VP9 Two-Pass Encoding Log File Statistics
During a libvpx-vp9 two-pass video encoding process, the first pass analyzes the input video and writes performance and complexity metrics to a stats log file. This article details the specific statistical information stored in this log file, explaining how the encoder uses these metrics per frame to optimize bitrate distribution and visual quality during the second pass.
In the libvpx library, the first-pass statistics are structured on a
per-frame basis using a specific C-struct (historically defined as
FIRSTPASS_STATS in the libvpx source code).

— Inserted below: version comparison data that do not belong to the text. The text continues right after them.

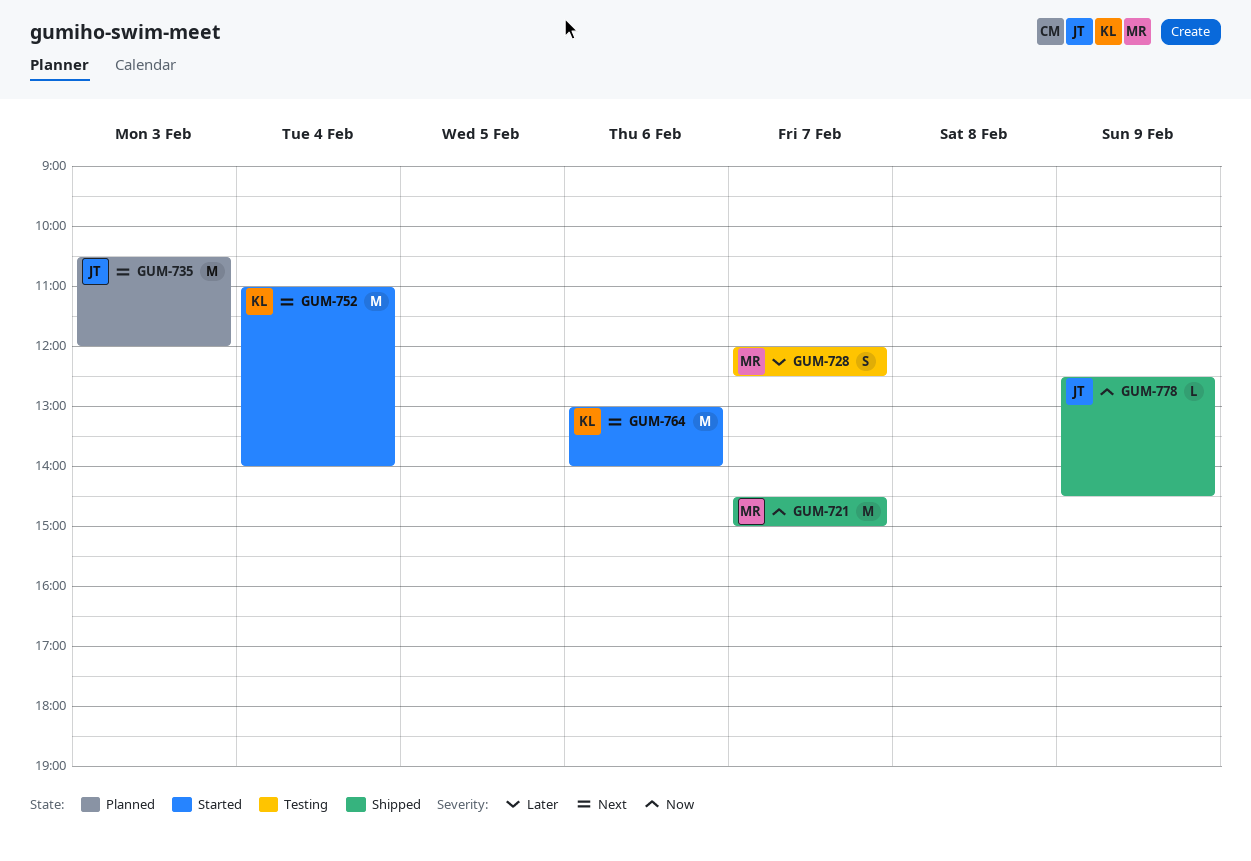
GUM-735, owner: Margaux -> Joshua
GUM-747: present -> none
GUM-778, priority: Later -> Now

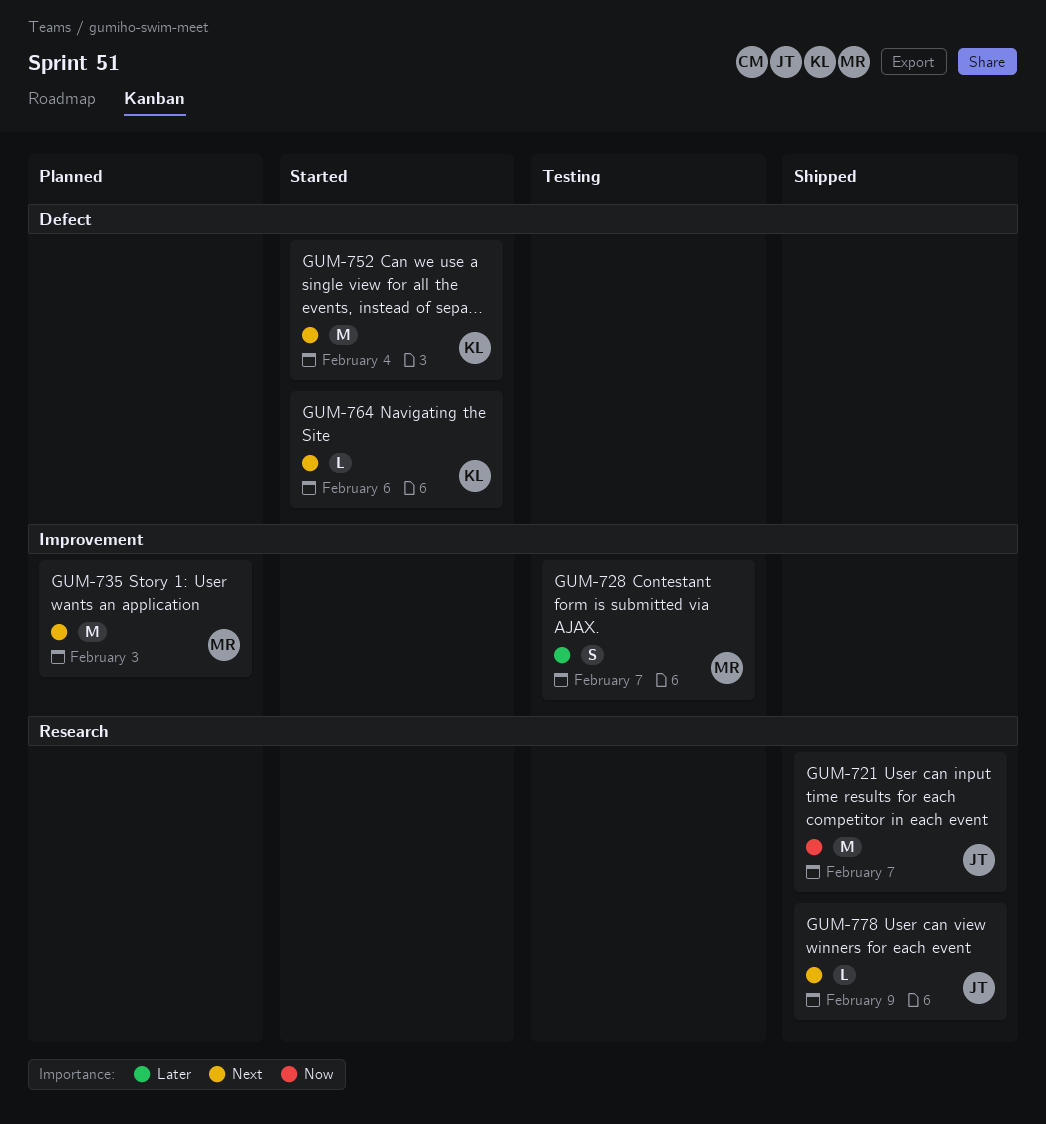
GUM-721, owner: MR -> JT
GUM-735, owner: JT -> MR
GUM-764, estimate: M -> L
GUM-778, priority: Now -> Next

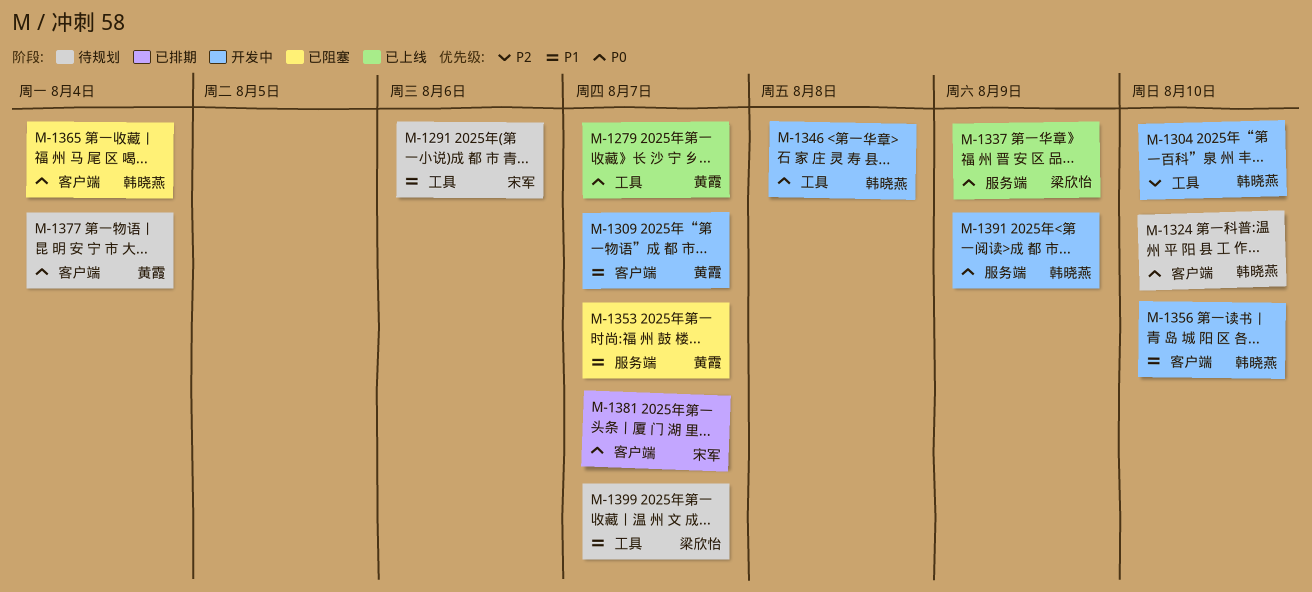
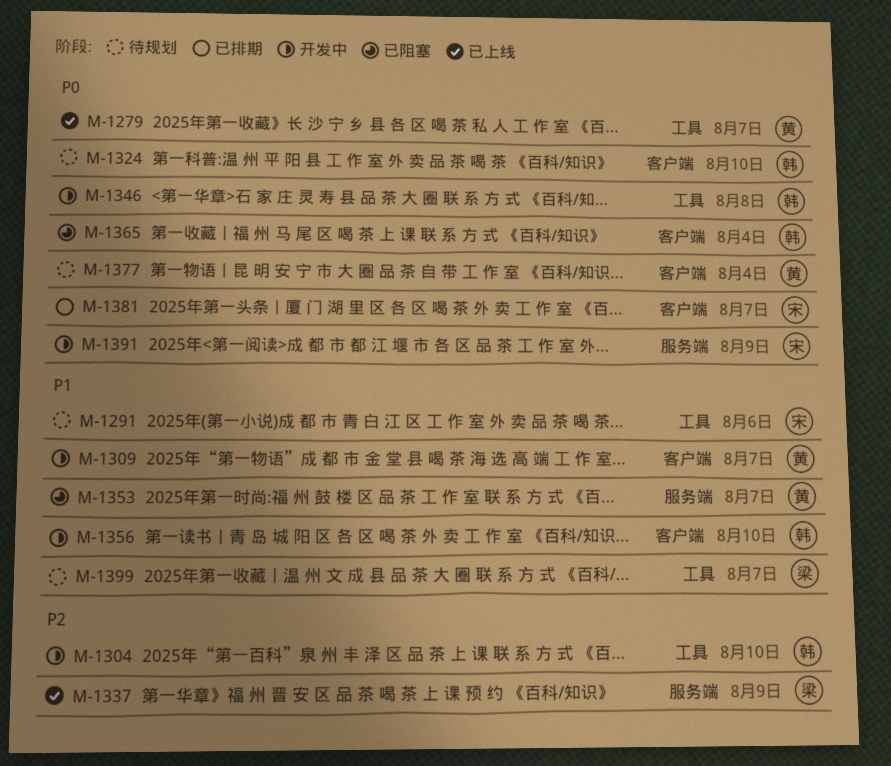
M-1337, priority: P0 -> P2
M-1391, owner: 韩晓燕 -> 宋军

The log file is
a binary stream of these structures containing the following precise
statistical metrics for every frame of the video:
1. Frame Identification and Timing
- Frame Number: The sequential index of the frame within the video stream.
- Duration: The display duration of the frame, which helps the encoder calculate the exact frame rate and temporal weighting.
- Weight: A calculated value representing the relative importance of the frame, often correlated with its duration and impact on overall video quality.
2. Spatial and Temporal Complexity (Error Metrics)
These values assess how difficult a frame is to compress by measuring prediction errors: * Intra Error: The sum of squared errors when predicting the frame using only spatial (intra-frame) compression. A high intra error indicates high spatial detail, sharp textures, or complex patterns. * Coded Error: The motion-compensated prediction error relative to reference frames. A low coded error means the frame is highly predictable from previous or future frames (low motion). * Single-Reference Coded Error (sr_coded_error): The prediction error calculated using only a single reference frame without motion compensation. This helps determine if motion estimation is actively beneficial for the frame.
3. Motion Vector (MV) Statistics
The encoder tracks how objects move across frames to determine motion complexity: * Average Motion Vectors (MVr, MVc): The average raw values for row (vertical) and column (horizontal) motion vectors. * Absolute Motion Vectors (mvr_abs, mvc_abs): The average absolute magnitude of row and column motion, representing the overall speed of movement. * Motion Vector Variance (MVrv, MVcv): Measures the consistency of motion. Low variance indicates uniform panning, while high variance indicates chaotic, multi-directional motion. * Motion In/Out Count (mv_in_out_count): An estimation of pixels or objects entering or leaving the frame boundaries, which is useful for detecting pans, zooms, and scene transitions.
4. Block Type and Coding Decisions
The log records the percentage distribution of different block types predicted during the fast first-pass analysis: * Percentage Inter-Coded (pcnt_inter): The fraction of the frame’s blocks that are best predicted using motion estimation from other frames. * Percentage Motion (pcnt_motion): The fraction of blocks that have non-zero motion vectors. * Percentage Second Reference (pcnt_second_ref): The fraction of blocks that utilize a secondary reference frame (like alt-ref frames) for temporal prediction. * Percentage Neutral (pcnt_neutral): The fraction of blocks where the difference between spatial (intra) and temporal (inter) prediction error is negligible, indicating areas like static flat backgrounds.
5. Multi-Layer and Scalability Metrics
- Spatial Layer ID: In multi-layer or scalable video coding (SVC) scenarios, this identifier tracks which spatial resolution layer the statistics belong to, ensuring proper bit allocation across layers.
How the Second Pass Uses This Data
The second pass reads this accumulated log file to map out the entire video’s complexity profile. By analyzing these metrics, the encoder can anticipate scene cuts (indicated by sudden spikes in coded error), identify static scenes that require very few bits, allocate higher bitrates to complex action sequences, and strategically place keyframes (i-frames) and golden frames to maximize compression efficiency.